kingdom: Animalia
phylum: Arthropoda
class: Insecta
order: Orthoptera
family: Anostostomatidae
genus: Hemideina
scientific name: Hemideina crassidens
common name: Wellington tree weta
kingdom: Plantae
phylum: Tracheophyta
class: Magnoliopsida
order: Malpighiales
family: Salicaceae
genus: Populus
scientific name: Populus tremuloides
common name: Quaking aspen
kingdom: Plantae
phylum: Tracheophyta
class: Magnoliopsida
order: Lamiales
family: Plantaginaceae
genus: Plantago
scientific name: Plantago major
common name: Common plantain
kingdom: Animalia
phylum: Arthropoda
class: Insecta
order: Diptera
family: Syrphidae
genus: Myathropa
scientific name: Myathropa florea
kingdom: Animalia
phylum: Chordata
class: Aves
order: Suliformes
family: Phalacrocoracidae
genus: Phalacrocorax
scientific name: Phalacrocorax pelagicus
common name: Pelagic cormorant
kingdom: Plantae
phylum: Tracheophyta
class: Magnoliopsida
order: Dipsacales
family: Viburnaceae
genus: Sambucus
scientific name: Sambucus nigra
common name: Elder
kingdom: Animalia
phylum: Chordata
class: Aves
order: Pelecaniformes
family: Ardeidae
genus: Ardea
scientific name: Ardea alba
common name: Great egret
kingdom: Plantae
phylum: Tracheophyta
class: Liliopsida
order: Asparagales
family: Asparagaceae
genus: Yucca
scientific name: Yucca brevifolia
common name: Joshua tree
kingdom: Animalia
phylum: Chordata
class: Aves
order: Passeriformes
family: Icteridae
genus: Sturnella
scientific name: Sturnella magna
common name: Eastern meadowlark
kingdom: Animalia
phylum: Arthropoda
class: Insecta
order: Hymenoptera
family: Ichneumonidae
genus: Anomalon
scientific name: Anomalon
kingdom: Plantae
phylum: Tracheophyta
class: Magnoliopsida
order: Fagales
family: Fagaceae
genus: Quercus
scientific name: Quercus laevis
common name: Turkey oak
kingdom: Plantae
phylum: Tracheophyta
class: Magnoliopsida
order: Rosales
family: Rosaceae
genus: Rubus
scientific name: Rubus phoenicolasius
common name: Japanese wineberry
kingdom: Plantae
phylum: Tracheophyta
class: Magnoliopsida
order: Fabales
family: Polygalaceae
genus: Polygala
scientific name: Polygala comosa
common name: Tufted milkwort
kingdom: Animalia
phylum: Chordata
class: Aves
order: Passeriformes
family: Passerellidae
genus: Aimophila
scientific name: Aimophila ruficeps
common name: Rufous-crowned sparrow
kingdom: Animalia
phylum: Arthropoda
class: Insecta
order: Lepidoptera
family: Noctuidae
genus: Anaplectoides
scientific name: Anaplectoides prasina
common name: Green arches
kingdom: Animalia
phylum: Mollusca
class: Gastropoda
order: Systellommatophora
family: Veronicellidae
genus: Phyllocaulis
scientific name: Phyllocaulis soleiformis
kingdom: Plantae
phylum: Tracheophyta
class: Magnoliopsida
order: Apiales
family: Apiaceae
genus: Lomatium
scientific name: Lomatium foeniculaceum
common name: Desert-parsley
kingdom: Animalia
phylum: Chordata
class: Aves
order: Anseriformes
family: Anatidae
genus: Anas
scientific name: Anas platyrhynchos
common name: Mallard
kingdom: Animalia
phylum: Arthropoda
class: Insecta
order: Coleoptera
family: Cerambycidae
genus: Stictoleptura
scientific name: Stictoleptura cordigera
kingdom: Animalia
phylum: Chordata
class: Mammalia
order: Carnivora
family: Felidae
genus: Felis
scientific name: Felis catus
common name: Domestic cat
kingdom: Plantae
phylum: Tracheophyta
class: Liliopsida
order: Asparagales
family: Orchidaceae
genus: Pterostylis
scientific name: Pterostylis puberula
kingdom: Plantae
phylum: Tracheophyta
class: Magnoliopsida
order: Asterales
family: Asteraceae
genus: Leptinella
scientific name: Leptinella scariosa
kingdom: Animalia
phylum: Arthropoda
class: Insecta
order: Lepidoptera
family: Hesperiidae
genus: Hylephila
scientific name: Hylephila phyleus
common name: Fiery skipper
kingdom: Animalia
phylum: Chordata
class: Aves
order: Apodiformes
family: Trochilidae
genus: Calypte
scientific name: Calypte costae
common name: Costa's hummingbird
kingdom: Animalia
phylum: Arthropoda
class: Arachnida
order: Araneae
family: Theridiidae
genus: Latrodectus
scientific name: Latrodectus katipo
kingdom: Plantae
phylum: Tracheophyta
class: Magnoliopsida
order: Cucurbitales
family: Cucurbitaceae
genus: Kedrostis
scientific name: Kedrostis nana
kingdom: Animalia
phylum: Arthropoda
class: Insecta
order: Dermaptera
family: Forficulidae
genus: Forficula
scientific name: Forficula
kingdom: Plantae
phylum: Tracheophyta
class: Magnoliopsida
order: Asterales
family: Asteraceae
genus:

-=-=-=-=-

Given request -> Please copy, unchanged, the lines of the records between the line holding "common name: Wellington tree weta" and the line holding "order: Lamiales", inclusive.

Result of the exercise ->
common name: Wellington tree weta
kingdom: Plantae
phylum: Tracheophyta
class: Magnoliopsida
order: Malpighiales
family: Salicaceae
genus: Populus
scientific name: Populus tremuloides
common name: Quaking aspen
kingdom: Plantae
phylum: Tracheophyta
class: Magnoliopsida
order: Lamiales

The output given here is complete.